Below are entries; output exactly the lines from the one with "27: (181, 418, 1.49)" to the one with "51: (452, 459, 1.44)", both included, and nothing else.

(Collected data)
▬▬▬▬▬▬
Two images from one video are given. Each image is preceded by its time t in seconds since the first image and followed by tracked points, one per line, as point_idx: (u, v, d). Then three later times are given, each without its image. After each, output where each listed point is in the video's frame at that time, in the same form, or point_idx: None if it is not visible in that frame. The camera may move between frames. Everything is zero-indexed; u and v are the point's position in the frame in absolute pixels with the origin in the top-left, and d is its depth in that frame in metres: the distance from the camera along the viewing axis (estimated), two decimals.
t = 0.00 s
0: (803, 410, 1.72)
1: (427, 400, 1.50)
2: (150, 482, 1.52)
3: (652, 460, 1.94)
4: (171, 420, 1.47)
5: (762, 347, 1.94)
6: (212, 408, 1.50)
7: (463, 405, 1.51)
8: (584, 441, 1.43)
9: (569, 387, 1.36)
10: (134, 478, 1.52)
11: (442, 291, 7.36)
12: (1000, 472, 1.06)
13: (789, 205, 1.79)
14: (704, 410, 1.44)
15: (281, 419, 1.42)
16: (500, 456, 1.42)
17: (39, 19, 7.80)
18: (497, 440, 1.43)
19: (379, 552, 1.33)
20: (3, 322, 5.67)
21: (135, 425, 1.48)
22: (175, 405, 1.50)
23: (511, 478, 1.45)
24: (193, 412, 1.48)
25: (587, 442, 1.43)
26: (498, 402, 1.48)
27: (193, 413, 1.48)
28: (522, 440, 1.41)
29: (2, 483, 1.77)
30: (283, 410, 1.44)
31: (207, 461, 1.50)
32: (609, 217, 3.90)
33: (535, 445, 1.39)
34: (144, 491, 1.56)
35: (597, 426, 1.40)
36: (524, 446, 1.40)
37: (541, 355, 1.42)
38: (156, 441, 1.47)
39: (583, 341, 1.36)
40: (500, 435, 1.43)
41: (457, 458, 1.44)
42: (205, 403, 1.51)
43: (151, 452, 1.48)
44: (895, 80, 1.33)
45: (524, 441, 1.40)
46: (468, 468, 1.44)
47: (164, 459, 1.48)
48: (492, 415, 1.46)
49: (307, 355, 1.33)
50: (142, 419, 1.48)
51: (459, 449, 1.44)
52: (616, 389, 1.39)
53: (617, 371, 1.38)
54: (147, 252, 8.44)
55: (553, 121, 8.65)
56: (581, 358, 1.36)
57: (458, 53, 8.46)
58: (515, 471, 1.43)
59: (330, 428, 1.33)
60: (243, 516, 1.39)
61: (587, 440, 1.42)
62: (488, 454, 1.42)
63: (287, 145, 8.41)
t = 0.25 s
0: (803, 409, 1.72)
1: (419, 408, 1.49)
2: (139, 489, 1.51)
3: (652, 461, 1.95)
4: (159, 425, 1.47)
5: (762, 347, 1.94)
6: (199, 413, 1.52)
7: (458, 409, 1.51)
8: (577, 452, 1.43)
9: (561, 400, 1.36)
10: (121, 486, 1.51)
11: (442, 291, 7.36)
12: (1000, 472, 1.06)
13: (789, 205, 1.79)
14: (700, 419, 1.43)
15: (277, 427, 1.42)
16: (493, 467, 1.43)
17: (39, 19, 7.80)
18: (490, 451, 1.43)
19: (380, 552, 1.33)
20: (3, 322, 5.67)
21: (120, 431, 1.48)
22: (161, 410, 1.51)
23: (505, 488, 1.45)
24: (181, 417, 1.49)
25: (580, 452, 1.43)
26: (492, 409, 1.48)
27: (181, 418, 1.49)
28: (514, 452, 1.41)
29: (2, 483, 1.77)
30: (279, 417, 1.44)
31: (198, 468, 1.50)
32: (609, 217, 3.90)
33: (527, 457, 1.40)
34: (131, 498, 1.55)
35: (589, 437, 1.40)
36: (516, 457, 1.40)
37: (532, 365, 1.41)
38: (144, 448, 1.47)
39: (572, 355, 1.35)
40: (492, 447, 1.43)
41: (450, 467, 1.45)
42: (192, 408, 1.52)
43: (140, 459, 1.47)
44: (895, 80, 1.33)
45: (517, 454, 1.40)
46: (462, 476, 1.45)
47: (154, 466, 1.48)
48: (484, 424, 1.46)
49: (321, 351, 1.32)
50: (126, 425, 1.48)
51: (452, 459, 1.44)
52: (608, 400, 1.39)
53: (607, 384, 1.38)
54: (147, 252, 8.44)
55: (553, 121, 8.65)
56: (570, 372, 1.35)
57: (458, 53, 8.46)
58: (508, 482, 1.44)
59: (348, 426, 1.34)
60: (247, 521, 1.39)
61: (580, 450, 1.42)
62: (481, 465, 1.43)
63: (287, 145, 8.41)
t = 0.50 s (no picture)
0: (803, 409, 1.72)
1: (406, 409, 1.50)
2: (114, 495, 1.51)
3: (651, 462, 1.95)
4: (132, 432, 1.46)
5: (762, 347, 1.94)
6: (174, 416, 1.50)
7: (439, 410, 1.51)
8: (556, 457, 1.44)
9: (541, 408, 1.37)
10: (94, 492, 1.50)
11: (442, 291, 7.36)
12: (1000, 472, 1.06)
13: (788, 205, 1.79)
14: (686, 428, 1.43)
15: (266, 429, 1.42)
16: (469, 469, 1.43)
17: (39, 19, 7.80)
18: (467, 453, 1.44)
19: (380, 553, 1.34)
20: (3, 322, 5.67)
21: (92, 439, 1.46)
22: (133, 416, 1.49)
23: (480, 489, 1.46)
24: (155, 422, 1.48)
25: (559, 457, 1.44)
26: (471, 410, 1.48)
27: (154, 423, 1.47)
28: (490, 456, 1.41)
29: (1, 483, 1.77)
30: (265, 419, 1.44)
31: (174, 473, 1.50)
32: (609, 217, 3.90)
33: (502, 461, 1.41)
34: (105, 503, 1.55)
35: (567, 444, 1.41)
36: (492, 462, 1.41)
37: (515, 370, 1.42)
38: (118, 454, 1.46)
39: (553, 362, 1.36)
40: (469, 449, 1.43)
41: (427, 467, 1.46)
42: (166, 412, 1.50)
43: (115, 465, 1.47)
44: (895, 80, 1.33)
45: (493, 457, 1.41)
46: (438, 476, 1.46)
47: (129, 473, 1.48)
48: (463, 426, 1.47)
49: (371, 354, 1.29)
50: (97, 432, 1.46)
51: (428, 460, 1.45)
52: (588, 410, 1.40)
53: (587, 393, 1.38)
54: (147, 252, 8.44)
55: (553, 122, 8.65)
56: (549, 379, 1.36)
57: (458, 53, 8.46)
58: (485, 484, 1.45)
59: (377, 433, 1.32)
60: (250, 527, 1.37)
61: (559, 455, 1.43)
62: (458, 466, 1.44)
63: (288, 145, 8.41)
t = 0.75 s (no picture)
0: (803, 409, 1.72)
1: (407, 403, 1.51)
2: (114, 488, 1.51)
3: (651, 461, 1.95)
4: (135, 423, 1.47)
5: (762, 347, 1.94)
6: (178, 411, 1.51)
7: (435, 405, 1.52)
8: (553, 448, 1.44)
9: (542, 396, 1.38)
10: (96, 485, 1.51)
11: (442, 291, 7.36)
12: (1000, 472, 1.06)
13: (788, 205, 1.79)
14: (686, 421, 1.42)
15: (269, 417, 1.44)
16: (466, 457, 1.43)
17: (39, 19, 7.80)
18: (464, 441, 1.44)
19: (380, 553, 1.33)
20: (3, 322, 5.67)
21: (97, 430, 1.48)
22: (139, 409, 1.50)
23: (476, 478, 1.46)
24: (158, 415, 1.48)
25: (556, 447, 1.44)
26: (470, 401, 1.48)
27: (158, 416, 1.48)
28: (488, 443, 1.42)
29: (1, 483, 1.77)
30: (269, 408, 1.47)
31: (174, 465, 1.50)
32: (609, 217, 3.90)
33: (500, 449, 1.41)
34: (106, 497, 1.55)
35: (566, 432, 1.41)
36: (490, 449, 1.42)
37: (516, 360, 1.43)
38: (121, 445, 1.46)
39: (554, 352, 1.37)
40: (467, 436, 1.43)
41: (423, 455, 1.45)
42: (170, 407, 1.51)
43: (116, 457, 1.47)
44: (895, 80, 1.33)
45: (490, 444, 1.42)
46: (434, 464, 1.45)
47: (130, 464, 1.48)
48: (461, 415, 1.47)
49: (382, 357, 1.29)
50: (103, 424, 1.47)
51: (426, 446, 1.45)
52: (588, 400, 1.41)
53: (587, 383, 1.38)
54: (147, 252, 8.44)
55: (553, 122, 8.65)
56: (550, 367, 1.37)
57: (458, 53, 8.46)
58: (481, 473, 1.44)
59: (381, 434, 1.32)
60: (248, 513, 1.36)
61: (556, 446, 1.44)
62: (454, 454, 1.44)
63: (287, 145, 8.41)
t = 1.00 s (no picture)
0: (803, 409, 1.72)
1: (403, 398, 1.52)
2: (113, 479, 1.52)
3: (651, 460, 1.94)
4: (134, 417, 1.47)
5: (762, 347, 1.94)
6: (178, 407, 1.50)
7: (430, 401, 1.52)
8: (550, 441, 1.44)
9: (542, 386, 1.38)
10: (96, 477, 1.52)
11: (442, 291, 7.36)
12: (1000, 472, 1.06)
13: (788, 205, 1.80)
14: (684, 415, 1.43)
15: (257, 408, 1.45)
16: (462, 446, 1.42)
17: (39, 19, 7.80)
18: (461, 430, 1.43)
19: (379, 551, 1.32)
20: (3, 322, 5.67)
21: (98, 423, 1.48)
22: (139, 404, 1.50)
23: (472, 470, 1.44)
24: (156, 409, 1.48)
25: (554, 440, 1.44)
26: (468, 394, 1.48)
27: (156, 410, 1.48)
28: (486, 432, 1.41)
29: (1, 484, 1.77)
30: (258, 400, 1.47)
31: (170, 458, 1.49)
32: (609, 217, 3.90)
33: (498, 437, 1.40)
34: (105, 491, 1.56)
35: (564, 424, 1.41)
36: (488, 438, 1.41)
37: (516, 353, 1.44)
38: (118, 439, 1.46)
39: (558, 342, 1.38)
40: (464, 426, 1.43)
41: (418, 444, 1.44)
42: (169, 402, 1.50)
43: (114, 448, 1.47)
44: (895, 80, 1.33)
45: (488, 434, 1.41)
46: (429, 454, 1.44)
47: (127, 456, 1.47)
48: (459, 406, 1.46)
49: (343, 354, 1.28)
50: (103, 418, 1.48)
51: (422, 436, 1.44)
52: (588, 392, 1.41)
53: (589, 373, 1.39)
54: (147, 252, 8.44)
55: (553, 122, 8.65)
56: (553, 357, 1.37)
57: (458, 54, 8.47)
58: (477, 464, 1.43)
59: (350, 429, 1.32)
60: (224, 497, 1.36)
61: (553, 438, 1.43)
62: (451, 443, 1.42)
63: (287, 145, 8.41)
▬▬▬▬▬▬
### Solution to the problem
27: (181, 418, 1.49)
28: (514, 452, 1.41)
29: (2, 483, 1.77)
30: (279, 417, 1.44)
31: (198, 468, 1.50)
32: (609, 217, 3.90)
33: (527, 457, 1.40)
34: (131, 498, 1.55)
35: (589, 437, 1.40)
36: (516, 457, 1.40)
37: (532, 365, 1.41)
38: (144, 448, 1.47)
39: (572, 355, 1.35)
40: (492, 447, 1.43)
41: (450, 467, 1.45)
42: (192, 408, 1.52)
43: (140, 459, 1.47)
44: (895, 80, 1.33)
45: (517, 454, 1.40)
46: (462, 476, 1.45)
47: (154, 466, 1.48)
48: (484, 424, 1.46)
49: (321, 351, 1.32)
50: (126, 425, 1.48)
51: (452, 459, 1.44)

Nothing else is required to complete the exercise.